Sunday, 15 April 2007


I was filled with horror—no, mildly irritated—to read that outside the UK Mr Bean has become an “iconic figure” representing “an English archetype”, an "international symbol of Britishness", and that although the world is bowled over by his comic persona and his latest film is grossing millions everywhere, it is widely believed that we English do not laugh at him because we cannot laugh at ourselves.

Let’s get this quite straight: the reason we do not laugh at Mr Bean is that he is not funny. In his early days Rowan Atkinson was very funny, and Blackadder is a masterpiece, but Mr Bean gurning and falling about is not funny at all.

And in no way does Mr Bean typify the English: I have never met an Englishman remotely like him. Pierre Daninos in The Notebooks of Major Thompson created a much funnier caricature of Englishness and that wasn’t particularly accurate either.

When we see ourselves caricatured effectively we certainly laugh without restraint; nearly forty years ago a certain bunch of comics portrayed us to ourselves as ineffective, feeble, loony, and with a penchant for cross-dressing. Whether this was entirely accurate or not is irrelevant: we loved them because they were funny.
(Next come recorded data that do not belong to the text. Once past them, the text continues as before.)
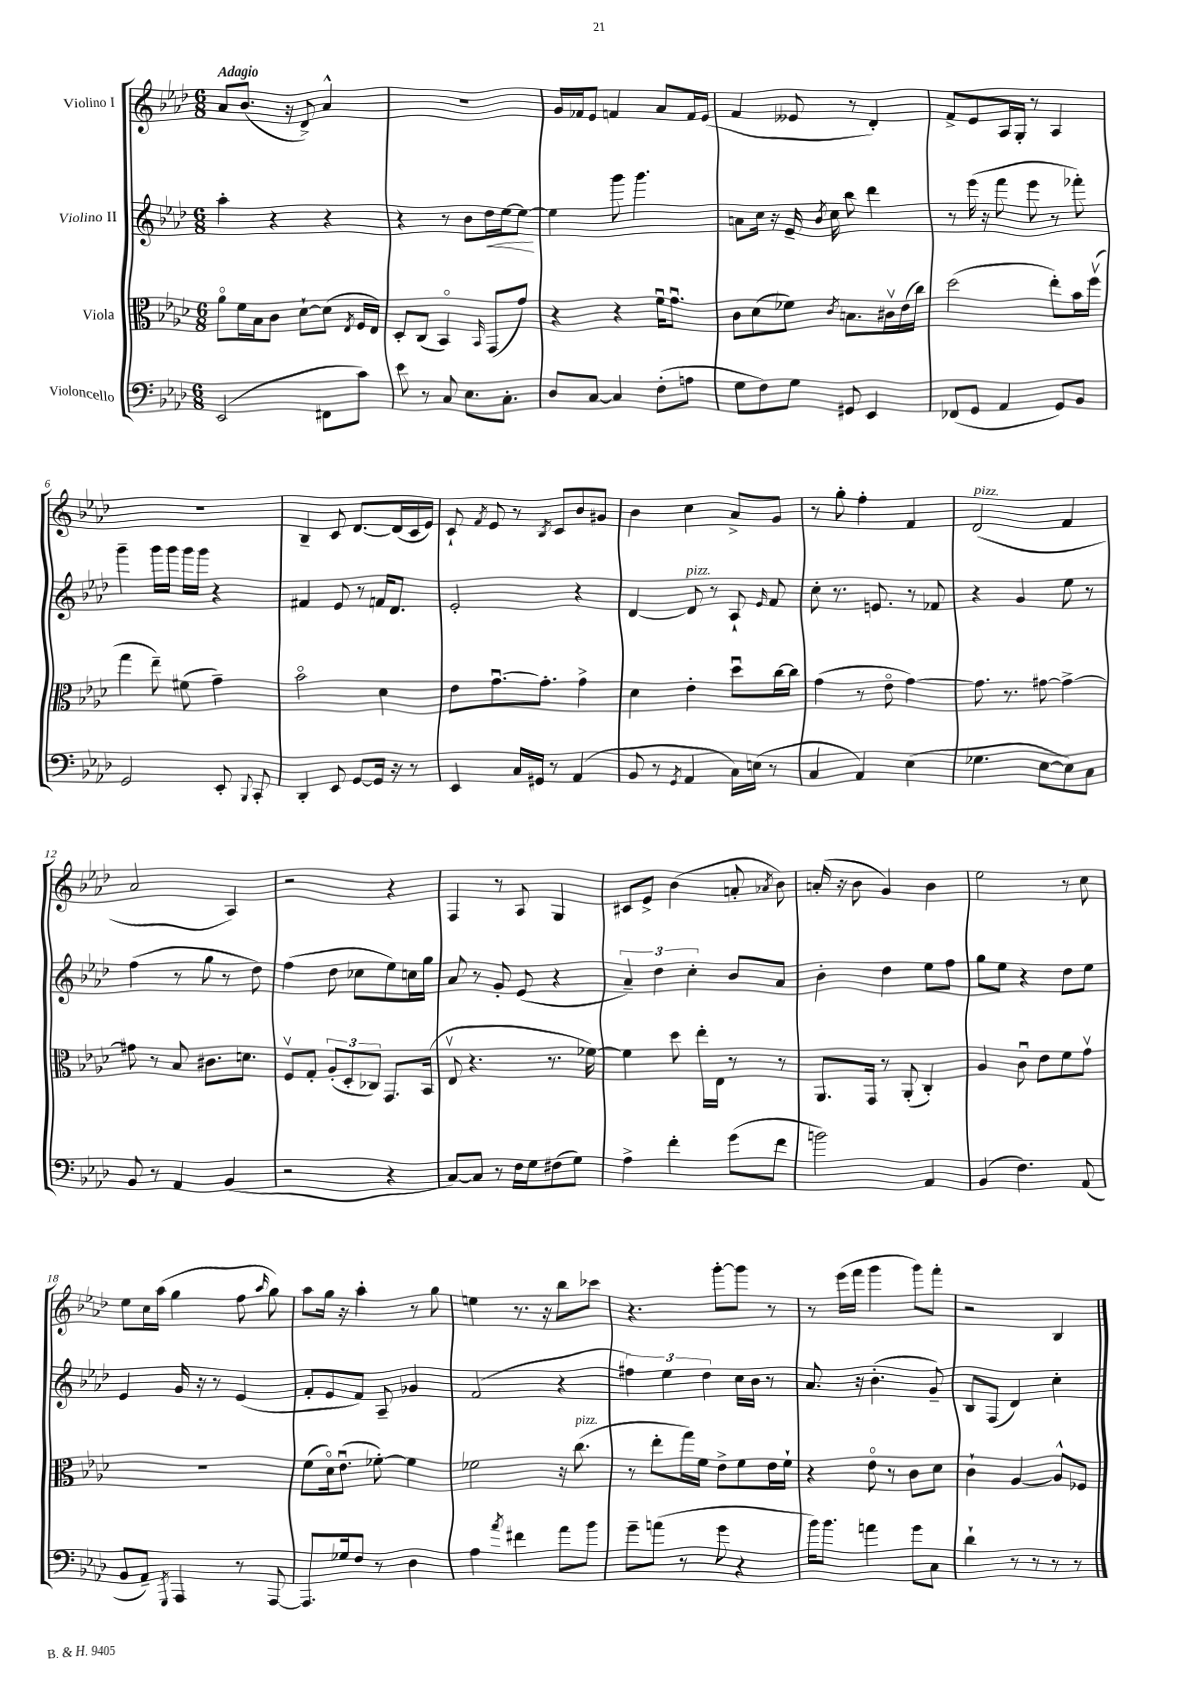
<<
\new StaffGroup <<
\new Staff = "s0" \with { instrumentName = "Violino I" } {
    \clef treble \key aes \major \numericTimeSignature \time 6/8 \tempo "Adagio"
    \autoBeamOff aes'8[ bes'8.]( r16 des'8->) aes'4-^ |
    R2. |
    g'16[ fes'16 ees'8] f'4 aes'8[ f'16 ees'16]( |
    f'4 eeses'8 r8 des'4-.) |
    f'8[-> ees'8 aes16 g16]-. r8 aes4 |
    R2. |
    bes4-- c'8 des'8.[~ des'16( c'16 ees'16]) |
    c'8-! \acciaccatura { f'8 } ees'8 r8 \acciaccatura { bes8 } c'8[ bes'8 gis'8] |
    bes'4 c''4 aes'8[-> g'8] |
    r8 g''8-. f''4-. f'4 |
    des'2^\markup { \italic "pizz." }( f'4 |
    aes'2 aes4) |
    r2 r4 |
    f4 r8 aes8 g4 |
    cis'8[ ees'8]-> bes'4( a'8-. \acciaccatura { aes'8 } bes'8) |
    a'16-.( r16 bes'8 g'4) bes'4 |
    ees''2 r8 c''8 |
    ees''8[ c''16 aes''16]( g''4 f''8 \grace { aes''16 } g''8) |
    aes''8[ g''16] r16 aes''4-. r8 g''8 |
    e''4 r8. r16 bes''8[ ces'''8] |
    r4. g'''8[~-. g'''8] r8 |
    r8 ees'''16[( f'''16] g'''4 g'''8[) f'''8]-. |
    r2 bes4 \bar "|." |
}
\new Staff = "s1" \with { instrumentName = "Violino II" } {
    \clef treble \key aes \major \numericTimeSignature \time 6/8
    \autoBeamOff aes''4-. r4 r4 |
    r4 r8 bes'8[ des''16\< ees''16~ ees''8]~\! |
    ees''4 g'''8 g'''4. |
    a'8[ c''16] r16 ees'16-- \acciaccatura { bes'8 } c''16 bes''8 des'''4 |
    r8 ees'''16( r16 f'''8 ees'''8 r8 fes'''8-.) |
    g'''4-- g'''16[ g'''16] g'''16[ g'''16] r4 |
    fis'4 ees'8 r8 f'16[ des'8.] |
    ees'2-. r4 |
    des'4~ des'8^\markup { \italic "pizz." } r8 aes8-! \grace { ees'16 } f'8 |
    c''8-. r8. e'8. r8 fes'8 |
    r4 g'4 ees''8 r8 |
    f''4( r8 g''8 r8 des''8) |
    f''4( des''8 ces''8[ ees''8) c''16 g''16] |
    aes'8 r8 g'8-. ees'8( r4 |
    \tuplet 3/2 { aes'4--) des''4 c''4-. } bes'8[ aes'8] |
    bes'4-. des''4 ees''8[ f''8] |
    g''8[ ees''8] r4 des''8[ ees''8] |
    ees'4 g'16 r16 r8 ees'4( |
    f'8[-. ees'8 f'8]) aes8-- ges'4 |
    f'2( r4 |
    \tuplet 3/2 { fis''4) ees''4 des''4 } c''16[ bes'16] r8 |
    aes'8. r16 bes'4.-.( g'8--) |
    bes8[ f8]( des'4) c''4-. \bar "|." |
}
\new Staff = "s2" \with { instrumentName = "Viola" } {
    \clef alto \key aes \major \numericTimeSignature \time 6/8
    \autoBeamOff aes'8[\flageolet f'16 bes16 c'8] des'8[~-! des'8]( \acciaccatura { ees8 } f16[ ees16]) |
    des8[-. c8]( bes,4\flageolet) \grace { bes,16 } g,8[( g'8]) |
    r4 r4 f'16[\downbow g'8.]\downbow |
    c'8[ des'8( fes'8]) \acciaccatura { c'8 } b8.[ cis'16\upbow ees'16( c''16]) |
    des''2( ees''8[-.) bes'16 f''16]\upbow( |
    g''4 ees''8--) fis'8( g'4--) |
    bes'2\flageolet des'4 |
    ees'8[ g'8.~\downbow g'8.]-. g'4-> |
    des'4 ees'4-. des''8[\downbow c''16~ c''16] |
    g'4( r8 ees'8\flageolet g'4~) |
    g'8. r8. gis'8~ gis'4~-> |
    gis'8 r8 bes8 cis'8.[ d'8.] |
    f8[\upbow g8]-. \tuplet 3/2 { aes8[-.( des8-. ces8]) } g,8.[ bes,16]( |
    ees8\upbow r4. r8. fes'16~) |
    fes'4 des''8 ees''16[-. ees16] r8 r8 |
    aes,8.[ g,16] r8 aes,8-.( c4-.) |
    aes4 c'8\downbow ees'8[ f'8 g'8]\upbow |
    r2. |
    f'8[( des'16\flageolet) ees'8.]\downbow( fes'8~-.) fes'4 |
    fes'2 r16 c''8.^\markup { \italic "pizz." }( |
    r8 ees''8[-. g''16) f'16] ees'8[-> f'8 ees'16 f'16]-! |
    r4 ees'8\flageolet r8 c'8[ des'8] |
    c'4-! aes4~ aes8[-^ fes8] \bar "|." |
}
\new Staff = "s3" \with { instrumentName = "Violoncello" } {
    \clef bass \key aes \major \numericTimeSignature \time 6/8
    \autoBeamOff ees,2( fis,8[ c'8]) |
    ees'8 r8 c8 ees8.[ c8.]-. |
    des8[ c8]~ c4 f8[-.( a8] |
    g8[ f8) g8] gis,8 ees,4 |
    fes,8[( g,8] aes,4 g,8[) bes,8] |
    g,2 ees,8-. \appoggiatura { bes,,8 } c,8-. |
    des,4-. ees,8 g,8[~ g,16] r16 r8 |
    ees,4 c16[ gis,16] r8 aes,4( |
    bes,8 r8 \acciaccatura { g,8 } aes,4 c16[) e16]( r8 |
    c4 aes,4) ees4( |
    ges4. ees8[~ ees8) c8] |
    bes,8 r8 aes,4 bes,4( |
    r2 r4 |
    c8[~) c8] r8 f16[ g16 fis8( g8]) |
    aes4-> f'4-. g'8[( f'8] |
    b'2) aes,4 |
    bes,4( f4.) aes,8( |
    bes,8[ aes,8]--) \acciaccatura { g,,8 } aes,,4 r8 aes,,8~ |
    aes,,8.[ ges16 f8] r8 des4 |
    aes4 \acciaccatura { aes'8 } fis'4 aes'8[ bes'8] |
    g'8[-- a'8]( r8 g'8 r4 |
    bes'16[) bes'8.] a'4 g'8[ c8] |
    des'4-! r8 r8 r8 r8 \bar "|." |
}
>>
>>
Lesser breeds didn’t get it at all for years, though finally they did.

Mr Bean is one of several totally unfunny Englishmen to go down a storm outside his native land. Norman Wisdom is apparently very big in Romania and so of course is Benny Hill in the States: back home their comic acts sank without trace years ago. There is also an ancient English sketch which has become a cult classic, shown on German TV every New Year to the huge delight of millions of viewers. It wasn’t funny, and never had been.

National differences in sense of humour are not surprising: why should something that makes them roll in the aisles in Bradford have the same effect in Prague or Des Moines? We don’t really expect to share each other’s tastes in comedy, but in other fields people are often oblivious of differences in national viewpoints: it is sad, for example, when others blithely assume that we share their view of our country’s leaders. Many times I have been at a loss when American acquaintances, meaning to be friendly, tell me of their admiration for Margaret Thatcher or Tony Blair. What can I say which will not hurt their feelings?

Back in 1997 I might have lost a few (not very close) friends when foreigners wrote to me saying nice things about Diana, if I had not lied when responding. Had I been honest I would have told them that although of course it is sad when any young woman dies, their condolences were misplaced, for I had never admired her much, and that national mourning, closed shops and widespread sobbing seemed to me excessive for the mistress of a dodgy Egyptian playboy.